***** Study material

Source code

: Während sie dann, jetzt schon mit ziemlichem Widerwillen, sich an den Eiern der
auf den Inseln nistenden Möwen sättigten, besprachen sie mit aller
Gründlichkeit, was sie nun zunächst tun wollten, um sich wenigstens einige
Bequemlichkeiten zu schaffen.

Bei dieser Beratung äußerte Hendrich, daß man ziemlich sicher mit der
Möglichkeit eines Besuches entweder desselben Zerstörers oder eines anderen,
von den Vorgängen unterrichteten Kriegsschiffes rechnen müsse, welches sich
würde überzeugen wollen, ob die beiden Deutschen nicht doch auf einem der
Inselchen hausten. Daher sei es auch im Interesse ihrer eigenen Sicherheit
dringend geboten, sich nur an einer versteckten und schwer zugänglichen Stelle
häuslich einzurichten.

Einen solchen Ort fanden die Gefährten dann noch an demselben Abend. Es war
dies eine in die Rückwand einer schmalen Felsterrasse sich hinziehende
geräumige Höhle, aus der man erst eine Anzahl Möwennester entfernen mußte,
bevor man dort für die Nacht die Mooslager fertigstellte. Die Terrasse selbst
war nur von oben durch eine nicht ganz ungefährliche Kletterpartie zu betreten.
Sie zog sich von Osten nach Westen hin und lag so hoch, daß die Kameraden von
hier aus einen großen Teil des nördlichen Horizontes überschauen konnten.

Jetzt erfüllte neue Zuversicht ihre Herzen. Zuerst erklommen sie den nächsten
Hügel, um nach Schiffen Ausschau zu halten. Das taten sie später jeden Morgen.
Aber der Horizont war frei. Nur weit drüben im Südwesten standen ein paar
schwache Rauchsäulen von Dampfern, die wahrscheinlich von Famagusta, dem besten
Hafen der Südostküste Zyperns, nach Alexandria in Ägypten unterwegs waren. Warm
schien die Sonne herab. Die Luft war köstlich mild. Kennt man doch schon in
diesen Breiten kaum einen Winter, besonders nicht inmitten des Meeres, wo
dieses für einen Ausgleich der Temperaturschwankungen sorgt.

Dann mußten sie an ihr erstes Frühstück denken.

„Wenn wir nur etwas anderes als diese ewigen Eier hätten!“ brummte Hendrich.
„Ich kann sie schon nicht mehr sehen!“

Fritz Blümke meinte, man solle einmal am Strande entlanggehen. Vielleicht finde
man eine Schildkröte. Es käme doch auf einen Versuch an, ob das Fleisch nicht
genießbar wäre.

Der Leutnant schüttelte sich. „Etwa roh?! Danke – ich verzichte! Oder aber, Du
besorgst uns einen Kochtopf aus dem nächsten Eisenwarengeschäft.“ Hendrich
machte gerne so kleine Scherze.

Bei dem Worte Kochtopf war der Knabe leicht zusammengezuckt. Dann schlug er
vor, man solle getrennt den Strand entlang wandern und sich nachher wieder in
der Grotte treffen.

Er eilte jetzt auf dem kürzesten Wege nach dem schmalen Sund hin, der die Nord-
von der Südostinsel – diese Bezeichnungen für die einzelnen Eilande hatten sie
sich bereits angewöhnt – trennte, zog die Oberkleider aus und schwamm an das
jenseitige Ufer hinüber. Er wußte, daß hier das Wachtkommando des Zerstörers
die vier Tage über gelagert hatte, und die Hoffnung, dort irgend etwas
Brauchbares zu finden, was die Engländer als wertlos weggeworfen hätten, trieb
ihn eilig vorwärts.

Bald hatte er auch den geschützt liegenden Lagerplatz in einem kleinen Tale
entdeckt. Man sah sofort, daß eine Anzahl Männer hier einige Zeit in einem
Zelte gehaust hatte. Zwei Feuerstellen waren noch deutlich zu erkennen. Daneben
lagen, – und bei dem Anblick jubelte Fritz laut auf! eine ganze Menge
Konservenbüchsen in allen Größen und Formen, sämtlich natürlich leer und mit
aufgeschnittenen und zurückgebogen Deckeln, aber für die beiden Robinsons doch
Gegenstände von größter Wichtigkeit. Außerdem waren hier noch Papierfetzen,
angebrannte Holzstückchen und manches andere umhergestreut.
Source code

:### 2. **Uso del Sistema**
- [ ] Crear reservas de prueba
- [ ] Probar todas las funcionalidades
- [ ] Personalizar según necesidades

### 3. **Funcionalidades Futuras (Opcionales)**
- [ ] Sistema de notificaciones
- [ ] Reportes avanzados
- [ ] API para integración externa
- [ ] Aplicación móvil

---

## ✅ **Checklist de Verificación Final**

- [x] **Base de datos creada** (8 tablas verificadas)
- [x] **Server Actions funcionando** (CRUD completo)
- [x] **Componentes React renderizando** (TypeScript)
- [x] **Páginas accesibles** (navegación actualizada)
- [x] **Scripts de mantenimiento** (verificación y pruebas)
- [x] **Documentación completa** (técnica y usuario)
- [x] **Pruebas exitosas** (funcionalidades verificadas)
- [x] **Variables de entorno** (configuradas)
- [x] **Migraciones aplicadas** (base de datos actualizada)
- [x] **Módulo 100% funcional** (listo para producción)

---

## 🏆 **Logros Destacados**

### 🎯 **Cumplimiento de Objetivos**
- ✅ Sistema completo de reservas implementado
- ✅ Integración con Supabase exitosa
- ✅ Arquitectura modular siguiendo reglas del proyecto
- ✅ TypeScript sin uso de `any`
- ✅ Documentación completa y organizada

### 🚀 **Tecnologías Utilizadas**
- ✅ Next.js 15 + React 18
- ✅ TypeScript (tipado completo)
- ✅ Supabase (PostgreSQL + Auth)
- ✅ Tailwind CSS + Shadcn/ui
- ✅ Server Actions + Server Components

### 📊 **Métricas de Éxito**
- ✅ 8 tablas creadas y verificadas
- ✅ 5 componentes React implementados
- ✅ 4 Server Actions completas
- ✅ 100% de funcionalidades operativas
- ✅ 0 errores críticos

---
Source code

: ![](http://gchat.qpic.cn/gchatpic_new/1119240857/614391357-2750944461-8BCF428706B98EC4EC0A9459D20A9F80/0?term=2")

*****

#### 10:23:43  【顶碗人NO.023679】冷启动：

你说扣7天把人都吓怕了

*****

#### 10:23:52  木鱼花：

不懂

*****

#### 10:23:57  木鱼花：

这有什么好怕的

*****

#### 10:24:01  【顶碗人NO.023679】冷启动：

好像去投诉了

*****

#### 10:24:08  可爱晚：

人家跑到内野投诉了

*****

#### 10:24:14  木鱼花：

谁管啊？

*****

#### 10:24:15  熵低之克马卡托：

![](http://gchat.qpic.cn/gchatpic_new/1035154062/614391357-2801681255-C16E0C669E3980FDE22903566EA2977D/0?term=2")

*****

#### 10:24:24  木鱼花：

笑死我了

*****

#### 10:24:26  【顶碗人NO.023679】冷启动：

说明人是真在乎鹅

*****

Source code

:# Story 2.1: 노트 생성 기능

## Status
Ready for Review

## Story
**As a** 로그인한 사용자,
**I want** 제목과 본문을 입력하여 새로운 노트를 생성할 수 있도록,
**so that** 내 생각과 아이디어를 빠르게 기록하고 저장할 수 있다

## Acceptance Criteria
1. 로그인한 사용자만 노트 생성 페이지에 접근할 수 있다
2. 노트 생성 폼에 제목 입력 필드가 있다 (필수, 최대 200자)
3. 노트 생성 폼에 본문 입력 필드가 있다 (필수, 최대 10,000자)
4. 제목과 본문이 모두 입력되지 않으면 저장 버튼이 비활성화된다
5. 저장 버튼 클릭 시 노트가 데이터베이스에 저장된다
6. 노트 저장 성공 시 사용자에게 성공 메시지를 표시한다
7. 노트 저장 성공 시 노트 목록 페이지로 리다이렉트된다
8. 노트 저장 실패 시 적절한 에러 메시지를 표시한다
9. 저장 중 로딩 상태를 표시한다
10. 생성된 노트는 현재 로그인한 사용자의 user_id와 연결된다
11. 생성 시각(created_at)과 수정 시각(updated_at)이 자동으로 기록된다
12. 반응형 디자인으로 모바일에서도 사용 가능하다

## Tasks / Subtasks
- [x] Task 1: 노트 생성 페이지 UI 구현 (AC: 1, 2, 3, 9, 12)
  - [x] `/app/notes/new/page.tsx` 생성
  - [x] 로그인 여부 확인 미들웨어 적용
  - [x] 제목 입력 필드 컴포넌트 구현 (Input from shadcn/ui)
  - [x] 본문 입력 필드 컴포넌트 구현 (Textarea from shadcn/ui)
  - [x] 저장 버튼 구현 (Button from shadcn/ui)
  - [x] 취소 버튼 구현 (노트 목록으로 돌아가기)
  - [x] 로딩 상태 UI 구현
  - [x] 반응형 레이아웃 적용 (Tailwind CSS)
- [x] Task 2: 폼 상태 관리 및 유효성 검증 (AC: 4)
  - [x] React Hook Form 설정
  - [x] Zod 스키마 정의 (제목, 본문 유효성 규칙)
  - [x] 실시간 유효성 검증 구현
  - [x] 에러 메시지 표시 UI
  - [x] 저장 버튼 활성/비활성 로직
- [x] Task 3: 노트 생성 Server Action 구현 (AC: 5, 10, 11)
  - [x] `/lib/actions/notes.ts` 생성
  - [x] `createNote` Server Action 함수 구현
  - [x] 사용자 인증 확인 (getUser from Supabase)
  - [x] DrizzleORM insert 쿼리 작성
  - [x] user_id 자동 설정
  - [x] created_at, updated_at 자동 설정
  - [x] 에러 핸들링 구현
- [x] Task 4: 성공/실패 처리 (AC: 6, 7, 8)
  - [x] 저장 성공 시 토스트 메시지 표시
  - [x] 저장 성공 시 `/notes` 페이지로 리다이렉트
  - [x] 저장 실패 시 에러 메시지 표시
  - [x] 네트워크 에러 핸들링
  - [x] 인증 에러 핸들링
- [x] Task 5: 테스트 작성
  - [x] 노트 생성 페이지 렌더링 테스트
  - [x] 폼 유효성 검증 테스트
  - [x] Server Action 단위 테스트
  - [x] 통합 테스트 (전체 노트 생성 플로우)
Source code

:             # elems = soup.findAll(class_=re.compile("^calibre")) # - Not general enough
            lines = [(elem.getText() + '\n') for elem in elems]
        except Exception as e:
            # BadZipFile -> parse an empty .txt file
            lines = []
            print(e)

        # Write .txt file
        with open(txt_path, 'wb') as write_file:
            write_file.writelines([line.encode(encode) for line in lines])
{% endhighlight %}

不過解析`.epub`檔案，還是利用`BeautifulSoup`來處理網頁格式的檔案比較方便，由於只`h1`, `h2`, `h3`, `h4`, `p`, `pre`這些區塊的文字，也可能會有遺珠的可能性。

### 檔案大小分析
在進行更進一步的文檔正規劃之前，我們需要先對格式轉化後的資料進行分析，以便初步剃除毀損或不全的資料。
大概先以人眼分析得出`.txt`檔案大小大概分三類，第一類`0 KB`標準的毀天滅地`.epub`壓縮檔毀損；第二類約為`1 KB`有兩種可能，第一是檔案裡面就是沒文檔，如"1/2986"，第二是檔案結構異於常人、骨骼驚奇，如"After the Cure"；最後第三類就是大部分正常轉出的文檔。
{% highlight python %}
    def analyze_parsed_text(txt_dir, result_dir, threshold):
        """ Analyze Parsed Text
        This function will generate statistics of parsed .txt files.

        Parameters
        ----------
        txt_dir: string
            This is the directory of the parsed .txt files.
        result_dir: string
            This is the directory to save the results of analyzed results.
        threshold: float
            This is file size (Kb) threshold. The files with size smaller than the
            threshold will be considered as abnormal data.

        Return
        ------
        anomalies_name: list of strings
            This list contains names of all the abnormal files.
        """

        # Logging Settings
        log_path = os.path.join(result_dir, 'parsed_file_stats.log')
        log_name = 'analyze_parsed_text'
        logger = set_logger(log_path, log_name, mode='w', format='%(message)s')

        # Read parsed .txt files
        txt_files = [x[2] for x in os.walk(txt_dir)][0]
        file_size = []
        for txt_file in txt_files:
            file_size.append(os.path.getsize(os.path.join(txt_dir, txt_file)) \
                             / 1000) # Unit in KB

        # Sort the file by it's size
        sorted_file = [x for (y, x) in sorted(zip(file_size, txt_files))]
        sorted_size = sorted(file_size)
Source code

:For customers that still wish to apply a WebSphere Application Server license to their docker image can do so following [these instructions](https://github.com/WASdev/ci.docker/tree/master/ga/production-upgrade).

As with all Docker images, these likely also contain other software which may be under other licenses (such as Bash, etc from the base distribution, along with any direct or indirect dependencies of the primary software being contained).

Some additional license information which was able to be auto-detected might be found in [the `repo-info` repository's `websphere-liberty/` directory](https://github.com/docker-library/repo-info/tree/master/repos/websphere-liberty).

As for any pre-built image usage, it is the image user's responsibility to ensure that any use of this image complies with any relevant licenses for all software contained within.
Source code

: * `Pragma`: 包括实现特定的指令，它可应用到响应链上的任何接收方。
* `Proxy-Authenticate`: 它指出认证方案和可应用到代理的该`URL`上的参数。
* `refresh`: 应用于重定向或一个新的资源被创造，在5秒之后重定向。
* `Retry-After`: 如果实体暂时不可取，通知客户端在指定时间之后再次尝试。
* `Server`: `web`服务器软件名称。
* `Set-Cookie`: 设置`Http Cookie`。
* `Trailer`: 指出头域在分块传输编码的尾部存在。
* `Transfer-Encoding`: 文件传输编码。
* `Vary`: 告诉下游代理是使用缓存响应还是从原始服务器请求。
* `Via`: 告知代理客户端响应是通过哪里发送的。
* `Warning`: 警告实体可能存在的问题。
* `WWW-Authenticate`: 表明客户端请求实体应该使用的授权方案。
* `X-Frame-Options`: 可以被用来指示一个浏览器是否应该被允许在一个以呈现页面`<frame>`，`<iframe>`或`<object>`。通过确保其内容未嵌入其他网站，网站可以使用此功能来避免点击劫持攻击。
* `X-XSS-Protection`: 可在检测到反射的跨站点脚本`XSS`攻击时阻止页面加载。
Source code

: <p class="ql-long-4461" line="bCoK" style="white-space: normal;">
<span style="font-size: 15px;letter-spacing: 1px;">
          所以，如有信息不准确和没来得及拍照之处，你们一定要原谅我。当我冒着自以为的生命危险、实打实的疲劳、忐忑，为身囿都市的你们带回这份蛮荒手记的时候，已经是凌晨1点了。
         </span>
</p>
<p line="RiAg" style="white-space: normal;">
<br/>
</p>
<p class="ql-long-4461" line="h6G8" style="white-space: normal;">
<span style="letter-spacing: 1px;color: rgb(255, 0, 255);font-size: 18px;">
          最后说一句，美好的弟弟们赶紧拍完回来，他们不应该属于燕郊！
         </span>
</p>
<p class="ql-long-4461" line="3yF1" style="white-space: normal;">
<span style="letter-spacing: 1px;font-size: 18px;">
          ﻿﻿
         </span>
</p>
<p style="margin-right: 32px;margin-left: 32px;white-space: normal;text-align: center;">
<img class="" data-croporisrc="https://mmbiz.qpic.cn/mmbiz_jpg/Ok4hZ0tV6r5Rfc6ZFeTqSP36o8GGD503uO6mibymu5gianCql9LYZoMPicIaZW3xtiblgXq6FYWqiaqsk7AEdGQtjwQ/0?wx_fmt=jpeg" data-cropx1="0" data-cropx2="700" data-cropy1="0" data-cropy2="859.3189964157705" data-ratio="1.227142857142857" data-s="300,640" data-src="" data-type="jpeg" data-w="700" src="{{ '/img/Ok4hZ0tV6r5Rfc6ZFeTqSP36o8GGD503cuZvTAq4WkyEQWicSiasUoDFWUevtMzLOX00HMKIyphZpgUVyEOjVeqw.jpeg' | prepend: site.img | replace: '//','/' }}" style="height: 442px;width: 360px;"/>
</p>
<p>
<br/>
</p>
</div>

**********

Count the lines in the records above that contain the string "datos", treating uppercase and lowercase as different, and give only that number.

2